TRY IT
Exactly the lines starting at the line containing "### Dapr CLI" and ending at the line containing "- **ADDED** Initialize" are to be written out from the listing below, both included.

**** MATERIAL FOR THE TASK ****

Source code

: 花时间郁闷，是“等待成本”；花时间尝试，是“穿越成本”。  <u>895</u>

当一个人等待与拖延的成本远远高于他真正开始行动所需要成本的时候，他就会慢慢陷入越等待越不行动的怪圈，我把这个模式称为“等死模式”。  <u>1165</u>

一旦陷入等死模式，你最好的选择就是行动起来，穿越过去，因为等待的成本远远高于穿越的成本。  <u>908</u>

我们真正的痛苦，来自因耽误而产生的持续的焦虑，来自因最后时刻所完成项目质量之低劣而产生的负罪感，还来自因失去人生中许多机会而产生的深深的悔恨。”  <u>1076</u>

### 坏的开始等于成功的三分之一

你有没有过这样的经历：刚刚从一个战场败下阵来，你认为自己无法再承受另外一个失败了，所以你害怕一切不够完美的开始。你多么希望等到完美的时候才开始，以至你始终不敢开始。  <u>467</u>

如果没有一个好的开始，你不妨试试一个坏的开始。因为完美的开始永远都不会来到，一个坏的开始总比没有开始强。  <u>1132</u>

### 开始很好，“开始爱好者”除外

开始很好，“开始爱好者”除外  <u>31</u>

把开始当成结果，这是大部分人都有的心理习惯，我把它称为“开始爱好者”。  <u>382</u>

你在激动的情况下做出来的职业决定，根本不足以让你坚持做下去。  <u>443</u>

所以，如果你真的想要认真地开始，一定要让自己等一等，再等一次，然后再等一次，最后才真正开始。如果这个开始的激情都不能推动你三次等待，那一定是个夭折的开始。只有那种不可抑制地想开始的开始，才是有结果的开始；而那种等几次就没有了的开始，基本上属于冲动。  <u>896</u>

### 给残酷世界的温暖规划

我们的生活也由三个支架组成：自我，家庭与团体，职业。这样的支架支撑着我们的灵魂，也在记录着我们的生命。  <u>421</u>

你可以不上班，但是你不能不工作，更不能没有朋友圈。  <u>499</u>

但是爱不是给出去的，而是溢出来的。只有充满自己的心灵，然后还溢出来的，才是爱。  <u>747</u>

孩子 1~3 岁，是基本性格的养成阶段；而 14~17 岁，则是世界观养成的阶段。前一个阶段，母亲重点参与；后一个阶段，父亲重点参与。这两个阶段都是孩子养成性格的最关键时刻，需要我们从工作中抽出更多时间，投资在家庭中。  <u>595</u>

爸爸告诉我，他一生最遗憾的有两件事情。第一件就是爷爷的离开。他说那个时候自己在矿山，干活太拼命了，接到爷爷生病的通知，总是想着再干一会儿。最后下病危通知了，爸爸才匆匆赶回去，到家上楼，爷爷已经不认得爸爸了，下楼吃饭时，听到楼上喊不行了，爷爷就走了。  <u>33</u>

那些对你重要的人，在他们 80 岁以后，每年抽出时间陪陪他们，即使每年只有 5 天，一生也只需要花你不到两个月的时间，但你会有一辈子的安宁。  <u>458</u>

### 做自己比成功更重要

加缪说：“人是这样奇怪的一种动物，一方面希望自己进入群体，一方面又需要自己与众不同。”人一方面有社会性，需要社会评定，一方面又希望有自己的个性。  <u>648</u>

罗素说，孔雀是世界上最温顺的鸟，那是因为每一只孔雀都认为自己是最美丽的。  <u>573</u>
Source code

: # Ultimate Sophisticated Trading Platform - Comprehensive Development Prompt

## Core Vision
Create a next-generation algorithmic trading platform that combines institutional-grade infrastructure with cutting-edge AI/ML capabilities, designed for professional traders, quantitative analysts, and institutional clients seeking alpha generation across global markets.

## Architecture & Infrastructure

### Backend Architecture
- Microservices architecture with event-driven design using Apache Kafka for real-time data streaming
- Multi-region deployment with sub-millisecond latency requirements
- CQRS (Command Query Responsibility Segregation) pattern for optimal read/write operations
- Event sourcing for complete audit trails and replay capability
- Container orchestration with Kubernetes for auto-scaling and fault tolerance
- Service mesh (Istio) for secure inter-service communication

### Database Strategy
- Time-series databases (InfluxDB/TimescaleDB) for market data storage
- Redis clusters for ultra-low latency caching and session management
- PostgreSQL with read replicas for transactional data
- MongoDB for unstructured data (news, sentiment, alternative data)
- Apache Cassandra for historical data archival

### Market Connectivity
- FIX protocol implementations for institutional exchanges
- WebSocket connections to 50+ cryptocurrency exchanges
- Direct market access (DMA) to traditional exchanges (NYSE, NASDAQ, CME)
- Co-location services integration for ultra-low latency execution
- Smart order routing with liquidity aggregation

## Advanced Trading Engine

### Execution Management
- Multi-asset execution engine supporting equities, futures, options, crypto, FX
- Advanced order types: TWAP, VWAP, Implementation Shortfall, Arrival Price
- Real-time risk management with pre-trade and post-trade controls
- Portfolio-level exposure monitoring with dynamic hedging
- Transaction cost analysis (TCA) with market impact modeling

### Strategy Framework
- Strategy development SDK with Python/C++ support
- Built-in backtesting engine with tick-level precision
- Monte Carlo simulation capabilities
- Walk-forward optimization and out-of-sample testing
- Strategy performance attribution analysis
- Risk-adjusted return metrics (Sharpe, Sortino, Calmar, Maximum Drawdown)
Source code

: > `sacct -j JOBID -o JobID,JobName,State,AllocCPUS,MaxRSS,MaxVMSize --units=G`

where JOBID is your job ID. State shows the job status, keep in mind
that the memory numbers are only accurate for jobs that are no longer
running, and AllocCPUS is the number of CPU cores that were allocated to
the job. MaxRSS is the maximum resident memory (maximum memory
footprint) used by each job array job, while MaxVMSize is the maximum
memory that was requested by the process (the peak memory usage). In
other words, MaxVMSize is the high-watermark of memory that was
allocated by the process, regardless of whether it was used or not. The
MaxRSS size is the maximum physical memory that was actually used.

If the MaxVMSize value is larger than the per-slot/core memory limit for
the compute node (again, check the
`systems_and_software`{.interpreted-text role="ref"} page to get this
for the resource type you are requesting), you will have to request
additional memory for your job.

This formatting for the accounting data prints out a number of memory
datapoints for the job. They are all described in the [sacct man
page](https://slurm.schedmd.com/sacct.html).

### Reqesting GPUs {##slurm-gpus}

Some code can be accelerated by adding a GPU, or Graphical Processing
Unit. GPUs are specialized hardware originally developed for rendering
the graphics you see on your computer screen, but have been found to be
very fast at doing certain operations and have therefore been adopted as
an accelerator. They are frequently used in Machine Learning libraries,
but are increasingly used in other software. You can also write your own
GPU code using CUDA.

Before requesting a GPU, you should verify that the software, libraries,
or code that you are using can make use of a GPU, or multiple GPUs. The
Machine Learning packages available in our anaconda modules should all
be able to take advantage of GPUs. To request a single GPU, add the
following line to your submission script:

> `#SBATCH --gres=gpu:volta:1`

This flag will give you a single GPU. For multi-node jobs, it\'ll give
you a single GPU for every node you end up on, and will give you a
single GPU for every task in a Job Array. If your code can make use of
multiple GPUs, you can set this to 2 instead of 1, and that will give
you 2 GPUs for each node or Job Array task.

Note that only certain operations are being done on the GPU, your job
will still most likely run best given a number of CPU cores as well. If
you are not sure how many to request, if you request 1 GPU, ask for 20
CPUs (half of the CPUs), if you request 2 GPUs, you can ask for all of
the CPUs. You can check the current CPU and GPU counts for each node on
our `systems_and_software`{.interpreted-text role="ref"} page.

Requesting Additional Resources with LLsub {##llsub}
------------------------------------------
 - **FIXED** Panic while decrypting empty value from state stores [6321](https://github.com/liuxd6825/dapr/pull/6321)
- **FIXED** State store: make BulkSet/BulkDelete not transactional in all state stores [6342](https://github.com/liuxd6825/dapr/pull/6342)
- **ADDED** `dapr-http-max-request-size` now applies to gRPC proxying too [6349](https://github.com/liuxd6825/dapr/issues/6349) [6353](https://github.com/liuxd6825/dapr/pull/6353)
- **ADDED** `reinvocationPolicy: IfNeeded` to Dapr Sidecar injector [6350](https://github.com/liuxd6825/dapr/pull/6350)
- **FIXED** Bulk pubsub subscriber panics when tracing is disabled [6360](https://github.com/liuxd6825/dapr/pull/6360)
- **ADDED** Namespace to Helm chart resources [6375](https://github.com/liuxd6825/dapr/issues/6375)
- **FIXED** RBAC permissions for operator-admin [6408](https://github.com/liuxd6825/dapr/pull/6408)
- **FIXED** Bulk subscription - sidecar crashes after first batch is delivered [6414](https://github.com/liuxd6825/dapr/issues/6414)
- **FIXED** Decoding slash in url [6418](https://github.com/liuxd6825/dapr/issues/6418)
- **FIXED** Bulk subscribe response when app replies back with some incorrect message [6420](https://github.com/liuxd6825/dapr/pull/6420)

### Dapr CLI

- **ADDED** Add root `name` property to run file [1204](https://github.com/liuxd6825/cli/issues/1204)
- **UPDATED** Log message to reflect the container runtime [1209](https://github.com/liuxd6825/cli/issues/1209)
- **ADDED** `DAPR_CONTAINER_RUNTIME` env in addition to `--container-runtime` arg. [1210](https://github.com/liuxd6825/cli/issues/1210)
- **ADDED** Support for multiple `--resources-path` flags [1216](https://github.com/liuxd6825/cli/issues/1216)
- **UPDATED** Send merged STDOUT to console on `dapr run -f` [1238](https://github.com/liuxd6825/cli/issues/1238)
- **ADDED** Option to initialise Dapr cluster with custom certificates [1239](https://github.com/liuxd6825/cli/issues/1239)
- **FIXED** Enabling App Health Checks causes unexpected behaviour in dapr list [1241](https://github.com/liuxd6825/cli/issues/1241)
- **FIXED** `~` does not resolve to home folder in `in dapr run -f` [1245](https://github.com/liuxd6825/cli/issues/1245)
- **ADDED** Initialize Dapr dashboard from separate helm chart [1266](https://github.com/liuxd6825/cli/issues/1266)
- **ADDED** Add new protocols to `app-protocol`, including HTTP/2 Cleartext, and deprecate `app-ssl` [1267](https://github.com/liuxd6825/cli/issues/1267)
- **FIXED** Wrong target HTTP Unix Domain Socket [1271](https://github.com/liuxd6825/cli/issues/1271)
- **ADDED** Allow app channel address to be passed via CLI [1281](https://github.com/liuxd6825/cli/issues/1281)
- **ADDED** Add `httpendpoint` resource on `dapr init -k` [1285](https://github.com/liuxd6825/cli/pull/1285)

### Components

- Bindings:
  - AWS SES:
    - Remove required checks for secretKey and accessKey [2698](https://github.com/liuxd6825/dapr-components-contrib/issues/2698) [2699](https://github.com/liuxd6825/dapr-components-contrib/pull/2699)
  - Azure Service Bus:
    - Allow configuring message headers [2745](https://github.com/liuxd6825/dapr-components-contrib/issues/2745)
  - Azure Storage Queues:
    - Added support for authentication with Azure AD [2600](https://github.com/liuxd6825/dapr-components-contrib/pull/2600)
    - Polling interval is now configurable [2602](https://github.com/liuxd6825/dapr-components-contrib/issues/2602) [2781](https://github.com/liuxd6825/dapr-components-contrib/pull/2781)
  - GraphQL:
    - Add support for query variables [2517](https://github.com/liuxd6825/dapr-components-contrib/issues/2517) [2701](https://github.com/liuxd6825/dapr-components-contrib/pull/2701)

****

EXERCISE SOLUTION
### Dapr CLI

- **ADDED** Add root `name` property to run file [1204](https://github.com/liuxd6825/cli/issues/1204)
- **UPDATED** Log message to reflect the container runtime [1209](https://github.com/liuxd6825/cli/issues/1209)
- **ADDED** `DAPR_CONTAINER_RUNTIME` env in addition to `--container-runtime` arg. [1210](https://github.com/liuxd6825/cli/issues/1210)
- **ADDED** Support for multiple `--resources-path` flags [1216](https://github.com/liuxd6825/cli/issues/1216)
- **UPDATED** Send merged STDOUT to console on `dapr run -f` [1238](https://github.com/liuxd6825/cli/issues/1238)
- **ADDED** Option to initialise Dapr cluster with custom certificates [1239](https://github.com/liuxd6825/cli/issues/1239)
- **FIXED** Enabling App Health Checks causes unexpected behaviour in dapr list [1241](https://github.com/liuxd6825/cli/issues/1241)
- **FIXED** `~` does not resolve to home folder in `in dapr run -f` [1245](https://github.com/liuxd6825/cli/issues/1245)
- **ADDED** Initialize Dapr dashboard from separate helm chart [1266](https://github.com/liuxd6825/cli/issues/1266)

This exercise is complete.